* **QUOTED PASSAGE**:
________

Tuesday, 17 January 2023 09:14

By Ollie Heptinsall, local democracy reporter

Exeter Civic Centre (image courtesy: Google Maps)

Admin error delays meeting

An important Exeter planning meeting has been postponed after the city council failed to tell objectors it was taking place.

Three major applications were due to be considered by the planning committee on Monday evening [16 January], including one for up to 350 homes at St Bridget Nursery on Old Rydon Lane and new student accommodation on Howell Road.

Councillors were also meant to vote on a revised application for dozens of retirement apartments to replace the former Buckerell Lodge on Topsham Road, after a previous one failed last year.

However, in an email confirming the meeting’s postponement, a council officer said: “We have discovered that due to an administrative error, we did not follow our usual practice of notifying objectors that the meeting was due to take place and giving them the opportunity to speak.”

They therefore warned that “if the meeting goes ahead, any decision made is at risk of being found unsound.”

Dozens of objections have been made to each of the three applications, which councillors have been recommended to approve by planning officers.

The plan for up to 350 homes at St Bridget Nursery sets out how its horticultural and office buildings at Old Rydon Lane would be demolished, followed by a “phased construction” of housing.

Developer Waddeton Park plans 62 one-bedroom homes, 87 two-beds, 138 three-beds and 59 four-bed homes for the site, though this will be confirmed at a later date. Just over a third of the properties would be classed as ‘affordable’ – typically defined as up to 80 per cent of market rates.

At the Buckerell Lodge site, developer McCarthy Stone wants to demolish existing buildings and construct a retirement complex with 62 apartments and associated facilities.

The firm’s previous application failed at the start of last year, with reasons for refusal including that it was an “unduly large, unsympathetic and poorly designed form of development,” along with causing an “unnecessary” loss of protected trees and no contribution towards affordable housing.

Meanwhile, the proposal for Howell Road is to demolish an existing garage on the site and build four flats of purpose-built student accommodation, consisting of two seven-bed units and two six-bed units to give a total of 26 bed spaces.

A new meeting date is to be arranged.

________

* **RECORD LIST**:
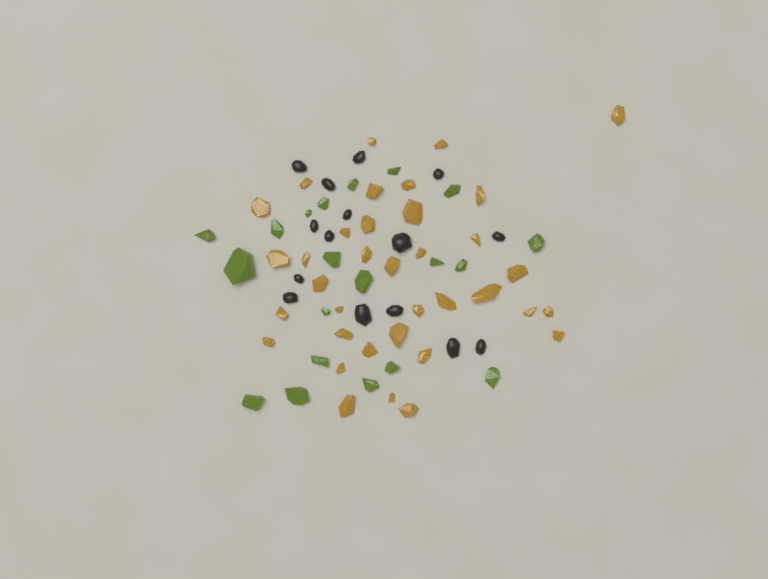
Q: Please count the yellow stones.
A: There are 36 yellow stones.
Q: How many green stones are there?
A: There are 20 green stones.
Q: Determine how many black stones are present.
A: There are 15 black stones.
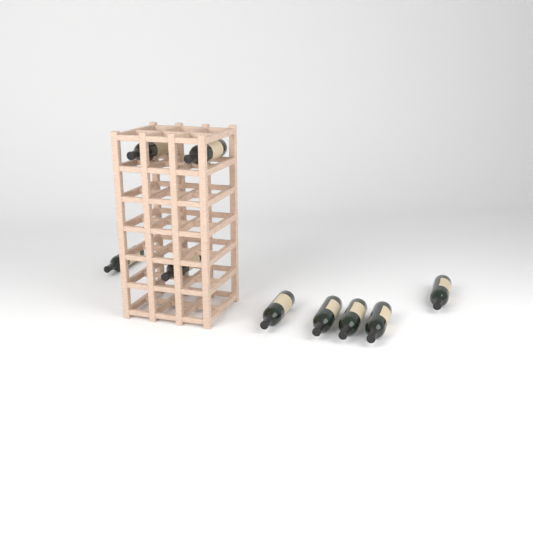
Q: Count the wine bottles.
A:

________

* **REQUIREMENTS**:
(1) Could you write out the part of the planning meeting article starting at "Tuesday, 17 January" and ending at "was taking place.", word for word?
(2) Will you give the records again exactly as they appear, every one of them, but without the pictures?
The article on the postponed Exeter planning meeting and the records have nothing to do with each other.

* **RESPONSES TO THE TASKS**:
(1)
Tuesday, 17 January 2023 09:14

By Ollie Heptinsall, local democracy reporter

Exeter Civic Centre (image courtesy: Google Maps)

Admin error delays meeting

An important Exeter planning meeting has been postponed after the city council failed to tell objectors it was taking place.

(2)
Q: Please count the yellow stones.
A: There are 36 yellow stones.
Q: How many green stones are there?
A: There are 20 green stones.
Q: Determine how many black stones are present.
A: There are 15 black stones.
Q: Count the wine bottles.
A:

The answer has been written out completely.